Ne serait-il pas encore temps d’ouvrir les yeux et faire confiance à la classe politique, à la société civile, aux mécanismes démocratiques pour trouver les solutions (certes toujours provisoires, toujours imparfaites) au dysfonctionnement de nos institutions, aux inévitables insuffisances de toute gouvernance ? Peu importerait le temps que cela prendrait puisque de toute évidence, les coups d’État ne sont pas des solutions. Ils sont à tout le moins, un éternel recommencement. N’y a-t-il pas lieu de réformer nos armées et de repenser la sécurité des institutions?
Oui, la question de l’interruption du processus démocratique, de l’instabilité des institutions par l’irruption de l’armée sur la scène politique pourrait ne pas être liée aux insuffisances de la gouvernance. Le phénomène peut être lié à l’armée elle-même. Car tout le monde conviendrait, exceptées certaines personnes égarées du PNDS, que ce coup d’Etat ne se justifierait pas par des fautes de gestion.
A éviter les vraies questions, on se donne de fausses réponses, de fausses solutions, ou même des vraies réponses à des questions non posées.
Si non que vient chercher la question des langues nationales dans le débat des assises? Ou même la farlefue proposition de dissoudre les partis politiques? Une transition de 5 ans renouvelables, pour quoi faire? Que vient faire tout ce blabla sur l’agriculture, l’industrialisation, l’exportation des matières premières, l’éducation, l’emploi, la souveraineté, etc? Que viennent faire tous ces dossiers d’enquête dont les institutions se sont occupées ou s’en occupent?
Le silence assourdissant des partis politiques
Il est clair que ces assises n’ont pas répondu aux vraies questions. Parce que d’une part, on ne leur a pas posé les vraies questions, d’autre part, parce que la qualité et la motivation des intervenants laisseraient à désirer. Qu’on ne s’etonne donc pas de voir que la classe politique a été exclue de ce débat qui se voulait inclusif. Pourtant, à l’heure actuelle au Niger, de toutes les organisations/associations nationales, les partis politiques sont de loin les plus représentatifs du peuple nigerien.
Du point de vue de la pratique politique, de l’expérience de gestion des affaires publiques, les partis sont de loin les plus qualifiés, ils sont ceux qui auraient des leçons, des expériences, des difficultés à partager. Les partis politiques connaissent mieux les cadres que quiconque.
D’ailleurs, à qui reviendrait la mise en œuvre des conclusions des assises? Naturellement à ces mêmes partis exlus du processus pour que se pavanent sans coup férir les Bana, Maikoul, le chef de canton de Djoundjou Hambali, tous ceux qui ont écumé les transitions passées, ou qui, en désespoir de cause voient dans le régime militaire la seule voie de salut personnel.
Devant cette foire aux farfelus et aux loosers, les partis politiques continuent de se taire. Bien entendu, le plus blâmable de tous les partis reste le PNDS. Par couardise, il n’a pas défendu son régime. Il se refuse de defendre son bilan. Pire, en voulant faire plaisir au CNSP et régler son compte à Bazoum, certains cadres du PNDS donnent les armes aux adversaires pour couler et Bazoum et ceux qu’ils veulent protéger. Pourtant ce parti est connu pour sa tradition de lutte, de débats organisés et disciplinés au sein des structures. Aujourdhui, quand on entend le PNDS, ce sont surtout des arrivistes des 2 camps qui s’etripent au grand bonheur de leurs adversaires communs : les laboussanistes.
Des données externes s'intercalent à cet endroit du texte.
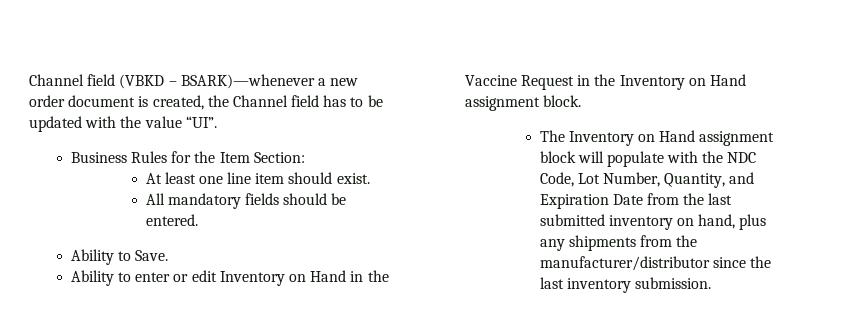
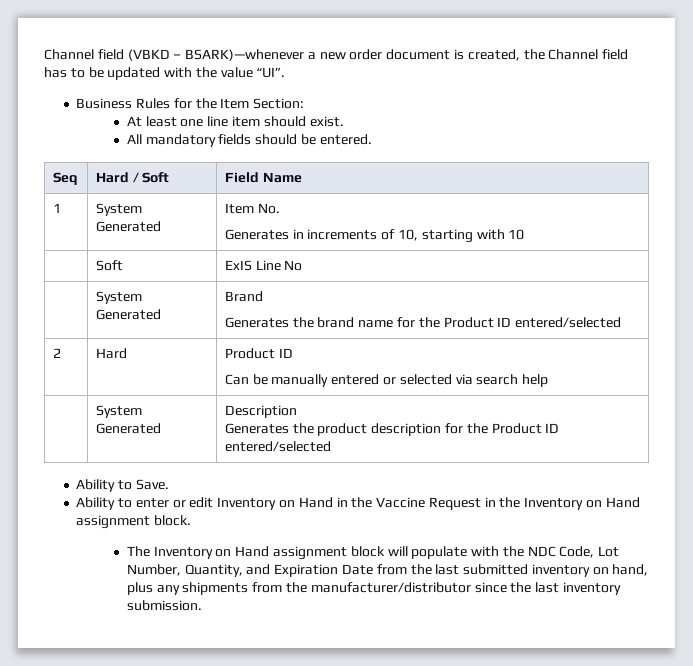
(198, 220) none -> [52,172,78,185] [95,172,170,183] [224,172,302,183] [52,203,61,213] [95,203,142,216] [95,221,161,232] [224,203,280,214] [224,229,525,243] [95,260,123,271] [224,260,303,271] [95,291,142,304] [95,309,161,320] [224,291,263,302] [224,317,622,328] [52,348,61,358] [95,348,127,359] [224,348,293,359] [224,374,549,387] [95,405,142,418] [95,423,161,434] [224,405,297,418] [224,423,560,436] [224,441,331,452] // Seq | Hard / Soft | Field Name // 1 | System Generated | Item No. // Generates in increments of 10, starting with 10 // | Soft | ExIS Line No // | System Generated | Brand // Generates the brand name for the Product ID entered/selected // 2 | Hard | Product ID // Can be manually entered or selected via search help // | System Generated | Description // Generates the product description for the Product ID entered/selected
La semaine passée seulement, certains responsables du PNDS ont demandé à un de leurs artistes, Dan Gazawa (loin d’être le meilleur artiste du reste) d’être leur porte-voix en disant haut ce qu’ils se disent tout bas. L’artiste a parlé juste et bien cependant.
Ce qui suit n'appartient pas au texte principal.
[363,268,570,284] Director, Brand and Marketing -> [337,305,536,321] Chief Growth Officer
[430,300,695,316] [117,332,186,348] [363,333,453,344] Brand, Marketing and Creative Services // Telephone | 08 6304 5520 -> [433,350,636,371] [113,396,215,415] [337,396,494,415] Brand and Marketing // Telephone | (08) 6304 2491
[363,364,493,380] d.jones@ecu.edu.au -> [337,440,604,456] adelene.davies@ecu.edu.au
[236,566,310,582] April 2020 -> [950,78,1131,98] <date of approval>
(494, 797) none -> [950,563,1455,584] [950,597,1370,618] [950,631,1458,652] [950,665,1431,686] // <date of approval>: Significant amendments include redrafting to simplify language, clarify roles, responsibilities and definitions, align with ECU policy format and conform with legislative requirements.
Avant cet artiste, Seini Oumarou a aussi choisi de sortir de son silence pour se découvrir un talent de poète. Kassoum Moctar n’en finit pas avec son ambiguë danse du ventre.
Ne serait-il toujours pas temps de se résoudre à aider autrement Tiani à sortir de cette situation qui a fait mal et continuera de faire mal à notre pays et à son peuple? Ne serait-il pas encore temps de se rendre compte que ce pays, à l’allure où vont les choses, va droit à sa perte, non seulement sur le plan économique et du progrès social, mais aussi et surtout, sur le plan de la cohesion nationale et de la paix sociale?